Zygmunt Bauman on the ideologies that keep us from seeing the world
He finds the cure in Don Quixote
The social theorist Zygmunt Bauman, best known for inventing the idea of “liquid modernity,” left Poland as a dissident in 1968, and three years later became a professor of sociology at Leeds University, and eventually one of the most influential thinkers of the last fifty years. This comes from his address on receiving a Prince of Asturias award for communication and humanities in 2010, published in This Is Not a Diary.
Cervantes was the first to accomplish what we all working in humanities try, with only mixed success and within our limited abilities, to do.

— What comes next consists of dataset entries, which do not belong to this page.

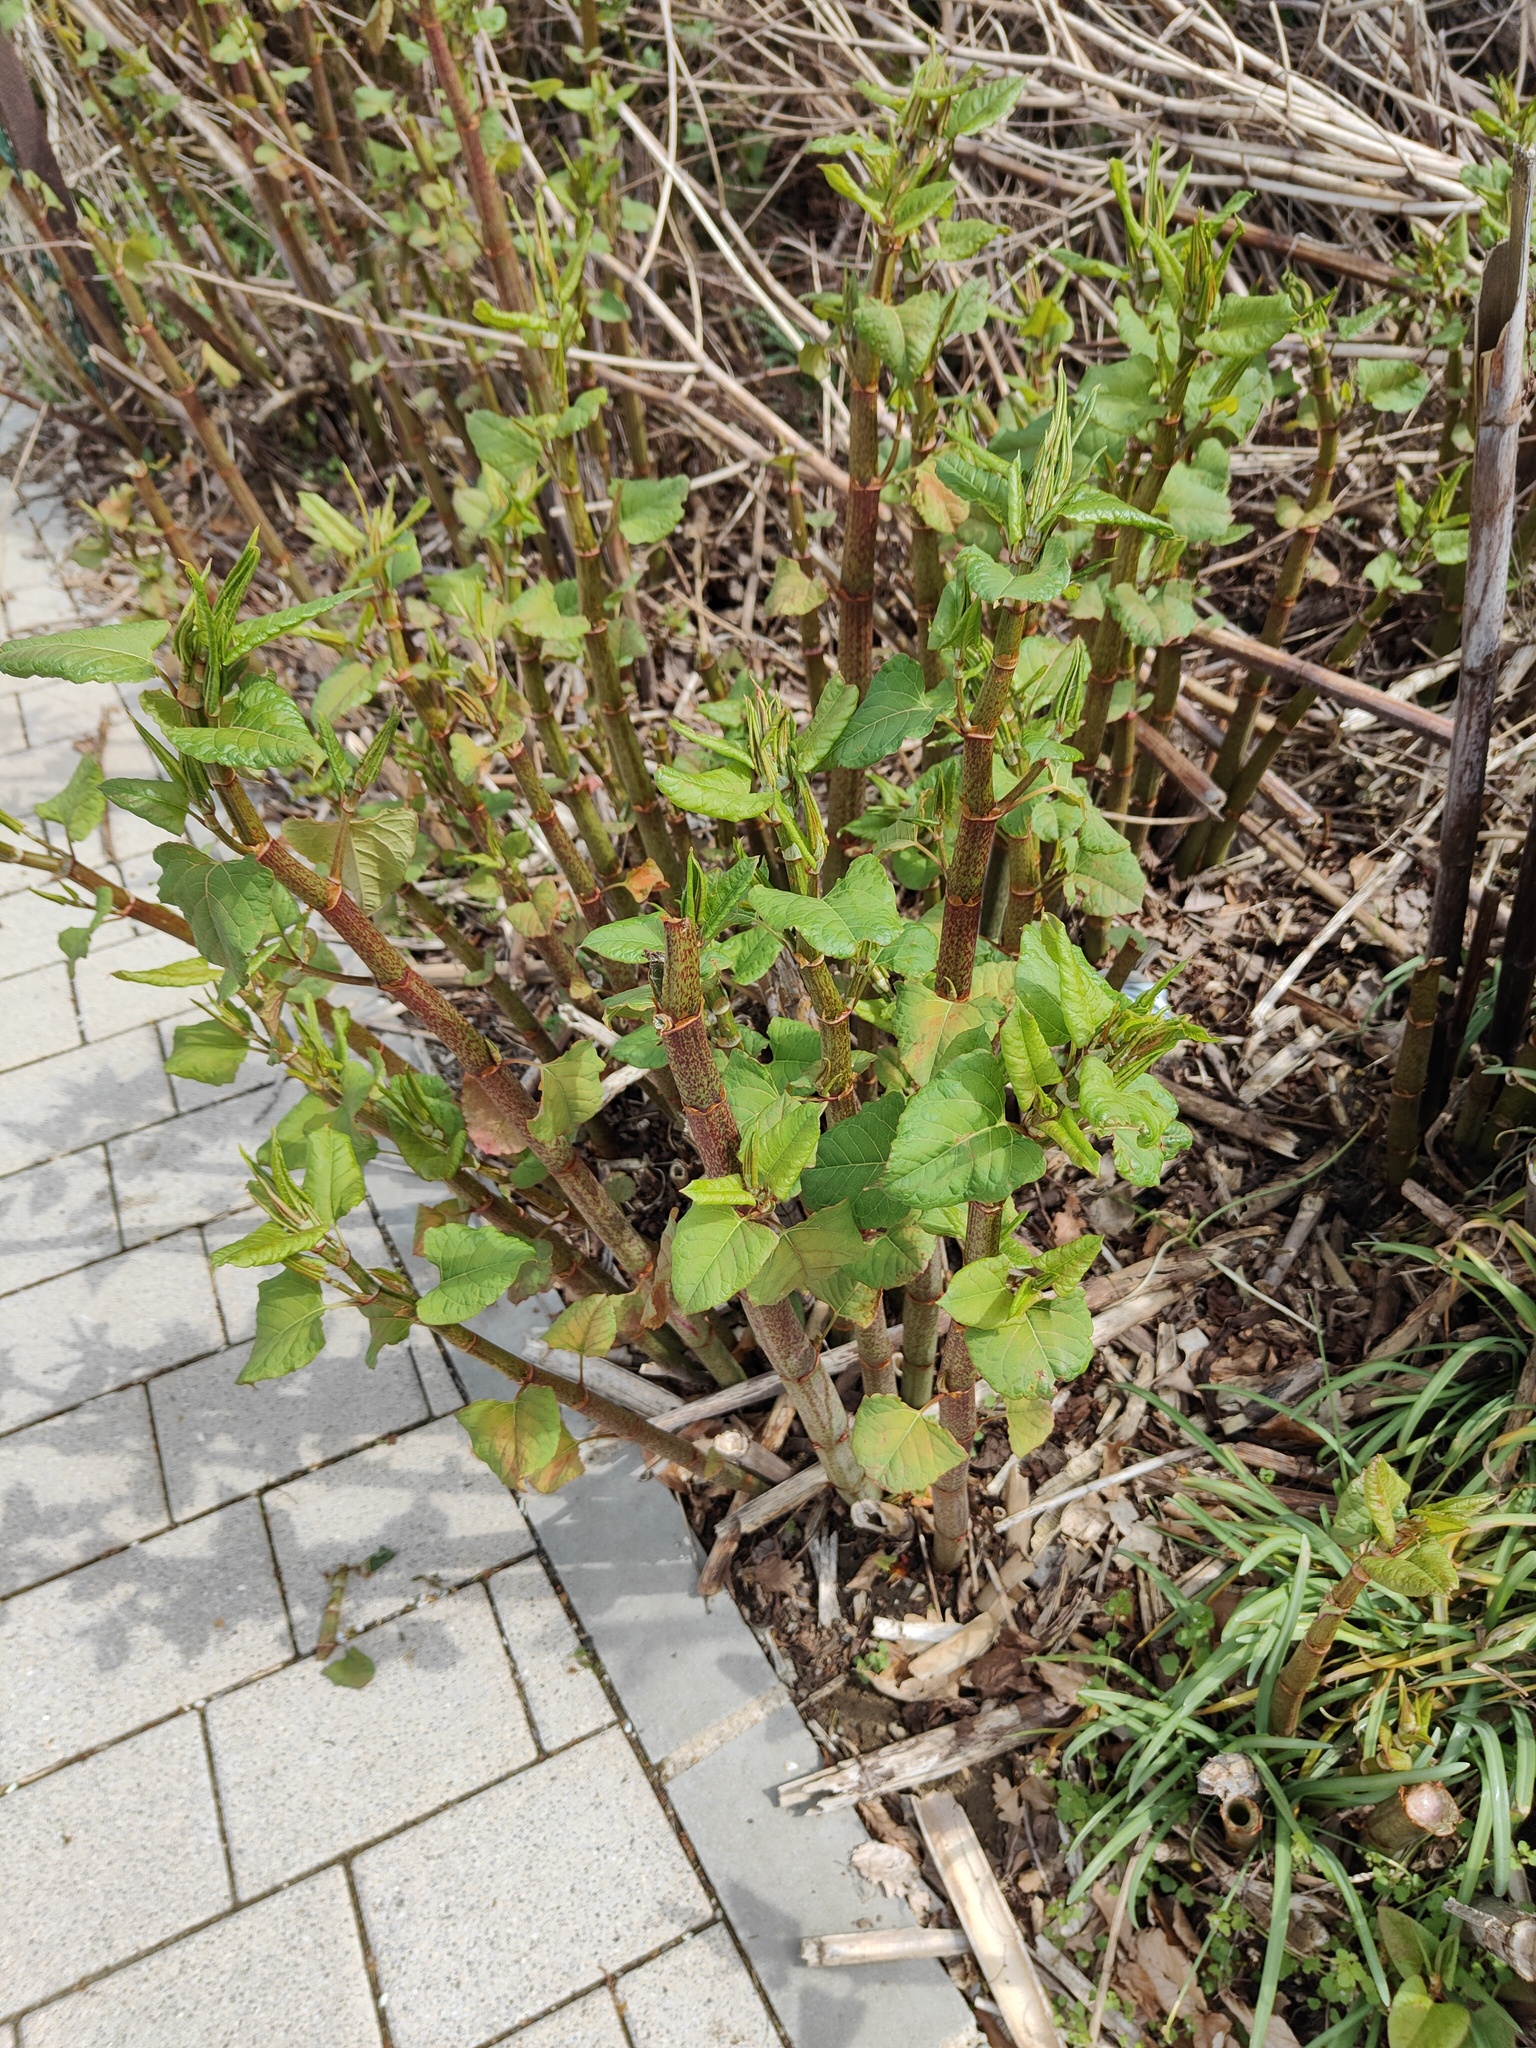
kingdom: Plantae
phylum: Tracheophyta
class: Magnoliopsida
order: Caryophyllales
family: Polygonaceae
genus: Reynoutria
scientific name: Reynoutria japonica
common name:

As another novelist, Milan Kundera, put it: Cervantes sent Don Quixote to tear up the curtains patched together of myths, masks, stereotypes, prejudgments and pre-interpretations, curtains that cover up tightly the world we inhabit and which we struggle to understand — but are bound to struggle in vain as long as the curtain is not raised or torn up.
Don Quixote was not a conqueror — he was conquered. But in his defeat, as Cervantes showed us, he demonstrated that “all we can do in the face of that ineluctable defeat called life is to try to understand it.” This was Miguel de Cervantes’ great, epochal discovery; once made, it can’t be ever forgotten.
To tear up the curtains, to try to understand life . . . What does this mean?
We, humans, would prefer to inhabit an orderly, clean and transparent world in which good and evil, beauty and ugliness, truth and lie are neatly separated from each other and never mix, so we can be sure how things are, where to go and how to proceed; we dream of a world in which judgements and decision can be made without the arduous labour of understanding. It is of this dream of ours that ideologies are born — those dense curtains that stop looking short of seeing.
It is to this incapacitating inclination of ours that Etienne de la Boetie gave the name of ‘voluntary servitude.’
And it was the trail out and away from that servitude that Cervantes blazed for us to follow — by presenting the world in all its naked, uncomfortable yet liberating, reality: reality of the multitude of meanings and irreparable shortage of absolute truths. It is in such a world, in a world in which the sole certainty is the certainty of uncertainty, that we are bound to attempt, ever again and each time inconclusively, to understand ourselves and each other, to communicate, and so live with each other and for each other.